JOB 1:
Reproduce the rows below verbatim, from the line containing "クアップコピーによってコンプライアンス要" through the last line of the rows.

DOCUMENT SECTION:
[comp.lang.lisp] MMU detection of stack/heap overflow: summary of responses

torbenm@diku.dk (Torben [gidius Mogensen) (07/20/90)

Hi,

I received several responses to my question about using MMU hardware
to detect stack/heap overflow. Below is a summary of the responses,
some of which I have commented [ in brackets ].

	Torben Mogensen (torbenm@diku.dk)

------------------------------------

From: Preston Briggs <preston@rice.edu>

Hi,

You asked about using the MMU to detect stack and heap overflow.

The stack checking has been done on the IBM RT (and presumably
other machines).  The stack grows down, and the page below the stack
is marked as write-protected.  On a protection violation,
they check the SP and extend the stack if necessary.

On the heap checking...
Is there a need?  Don't people usually check at allocation time,
usually as a small part of the many other decisions being made
at the same time (which free list to use and so forth)?

JOB 2:
In the summary about MMU detection of stack and heap overflow, what is marked as write-protected?

(Data entries)
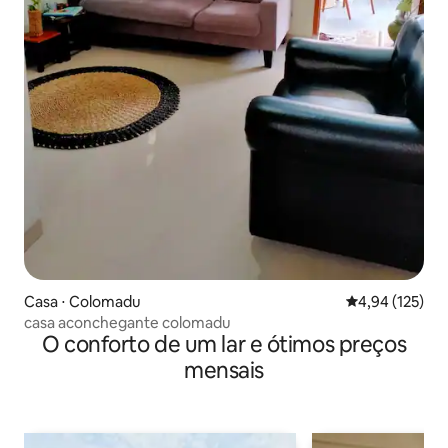
Casa ⋅ Colomadu
4,94 de uma av
4,94 (125)
casa aconchegante colomadu
O conforto de um lar e ótimos preços
mensais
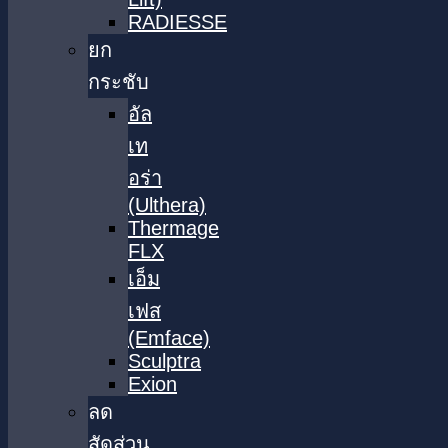
RADIESSE
ยก
กระชับ
อัล
เท
อร่า
(Ulthera)
Thermage
FLX
เอ็ม
เฟส
(Emface)
Sculptra
Exion
ลด
สัดส่วน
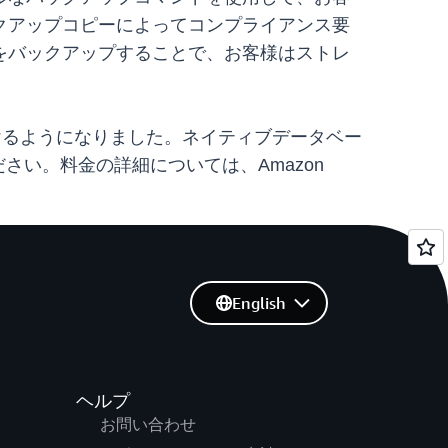
クアップコピーによってコンプライアンス要
をバックアップすることで、お客様はストレ
いただけるようになりました。ネイティブデータベー
さい。料金の詳細については、Amazon
English
ヘルプ
お問い合わせ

WRITTEN REPLY 1:
クアップコピーによってコンプライアンス要
をバックアップすることで、お客様はストレ
いただけるようになりました。ネイティブデータベー
さい。料金の詳細については、Amazon
English
ヘルプ
お問い合わせ

WRITTEN REPLY 2:
The page below the stack is marked as write-protected.